Tehdit, baskı ve yasakları gördük… Ve savaşları gördük!
Son yıllarda Meclisi, Parlamentoyu yok sayan otoriter, totaliter, rejimler
gördük. Adaleti ve vicdanı yok sayıp, hak ve hukuku yerle bir etmeyi
gördük. Ekonomik çöküşü, sınıfsal uçurumların büyüdüğünü gördük.
Sansür ve yasaklamaları gördük. En çok da şiddeti gördük. Kimi ülkelerde KARŞI DEVRİMi gördük…
Peki edebiyat bütün bu olumsuzluklara karşı çare olabilir mi? Hayır elbet
olamaz zaten edebiyatın işi de bu değil. . Ama edebiyat bunları fark
edecek bunları yorumlayabilecek, çare bulabilecek insan yetiştirir. Edebiyat bunları durduracak, daha güzel, daha ahlaklı, daha vicdanlı,
daha eşitlikçi bir dünya yaratmayı amaçlayan insanlar yaratmakta etkin
olabilir. Barış içinde bir dünya mümkün diyebilecek gelecek kuşaklar
yetiştirmeye yarayabilir. … Gençlere düş kurma olanağını verecek,
tutkularından ideallerinde vaz geçmemelerini sağlayacak bir edebiyat
mümkün… Çünkü edebiyat özgürlüktür…
Nereden biliyorum ? Kendimden. Kendi deneyimlerimden biliyorum:
Nazım Hikmet’i, Enver Gökçe’yi Ahmet Arif’ i , okumasaydım belki
haksızlığa bunca karşı çıkmazdım… Aziz Nesin’i okumasaydım
gözlemciliğim bunca bilenmezdi, ülkem insanını bunca yakından
tanıyamazdım… Yaşar Kemal’i okumasaydım doğayı ,ülkemi ve
Türkçemi bunca çok sevmeyebilirdim…
Tolstoy’u, Dostoyevski’yi, Bertold Brech’i Stefan Sweig’ı okumasaydım
şiddetten, savaştan bunca nefret etmezdim… Kafka’yı okumasaydım
hak hukuk, adalet tutkum bunca gelişemezdi. Goethe’yi, Çehov’u ,
Turgenyef’i, D.H: Lawrence’ı, Austen’ı okumasaydım belki aşkı
tanımayacaktım… Marquez’i okumasaydım gerçekliğin büyüsünü
yakalayamayacaktım… Kavafis’in şiirini bilmeseydim belki hala
Barbarları, yani, düşmanı bekliyor olurdum…

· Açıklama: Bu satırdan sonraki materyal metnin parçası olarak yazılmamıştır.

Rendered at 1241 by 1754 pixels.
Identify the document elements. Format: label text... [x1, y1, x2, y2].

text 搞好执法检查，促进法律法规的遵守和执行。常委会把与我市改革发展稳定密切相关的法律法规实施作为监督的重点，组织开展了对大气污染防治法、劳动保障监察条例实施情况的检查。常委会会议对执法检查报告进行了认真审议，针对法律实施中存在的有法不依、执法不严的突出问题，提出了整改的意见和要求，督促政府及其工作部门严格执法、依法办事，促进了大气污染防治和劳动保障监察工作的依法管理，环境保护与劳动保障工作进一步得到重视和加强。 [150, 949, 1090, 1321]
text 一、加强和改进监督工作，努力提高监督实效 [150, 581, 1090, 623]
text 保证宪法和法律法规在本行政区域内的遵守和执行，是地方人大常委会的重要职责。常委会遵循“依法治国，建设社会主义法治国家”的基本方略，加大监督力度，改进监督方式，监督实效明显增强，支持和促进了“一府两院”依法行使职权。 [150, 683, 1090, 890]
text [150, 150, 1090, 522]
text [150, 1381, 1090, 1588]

Türkçe’ye birçok yapıtı çevrilen Gürcü yazar Nodar Dumbadze’yi ya
da Dato Magradze’nin şiirlerini okumasaydım; okumasaydım ,; Gürcü
tiyatro yönetmeni Robert Strua’nın sahnelediği oyunları görmeseydim, Tiflis’de Pirosmani’nin duvar resimlerini görmeseydim, tanımasaydım,
belki de kendimi Gürcistan’a bunca yakın hissetmezdim…
Bana sık sık düşüncelerini açık açık söylemekten korkmuyor musun
diye sorarlar. Hayır korkmuyorum. Çünkü yalnız değilim. Korkmuyoruz.
Mücadeleyi sürdürdükçe korkmuyoruz. Mücadeleyi sürdürdüğümüz için
korkmuyoruz. Yaşama sevincini yok etmeye yönelik her haksızlığa , her
baskıya, her şiddete göğüs gererek, işimizi en iyi biçimde yapmaya
çalıştığımız sürece yalnız olmadığımızı biliyoruz.
Çünkü dünya yazarlarının kardeşliği ve dayanışmasıyla nasıl toplumlar
arası köprüler kurduğumuzu gördük. Çünkü dayanışmanın gücünü de
gördük, VE bu güce inanıyoruz. Ve asla umutsuz değiliz. Haksız yere
hapiste olan tek düşünür, tek yazar, tek gazeteci varsa bile hepimizin
hapiste olduğunun bilincindeyiz…. Bu bilinçle mücadeleyi sürdürüyoruz,
sürdüreceğiz… Gerekirse her tür kimlikten arınıp sadece ve sadece
insan olduğumuz için … İktidardakilerin bize dayattıkları nefret diline
karşın, baskıcı, itham eden, azarlayan, küfür eden diline karşın, ayırımcı
diline karşın… Bütün bunlara inat, bir arada çalışarak hayatı
savunacağız. … Yaratıcılığı, düşünce ve ifade özgürlüğünü, toplumsal
adaleti, çok sesliliği , çok renkliliği savunacağız…
BU düşüncelerle hepinizi selamlıyorum ve geleceğin daha güzel..
6 Ekim 2024 Akademi Beyoğlu Konferans Salonu:
Türkiye PEN / Gürcü Kültür Merkezi Derneği / Gürcistan İstanbul Başkonsolosluğu inisiyatifi ile gerçekleşen panel sunumu.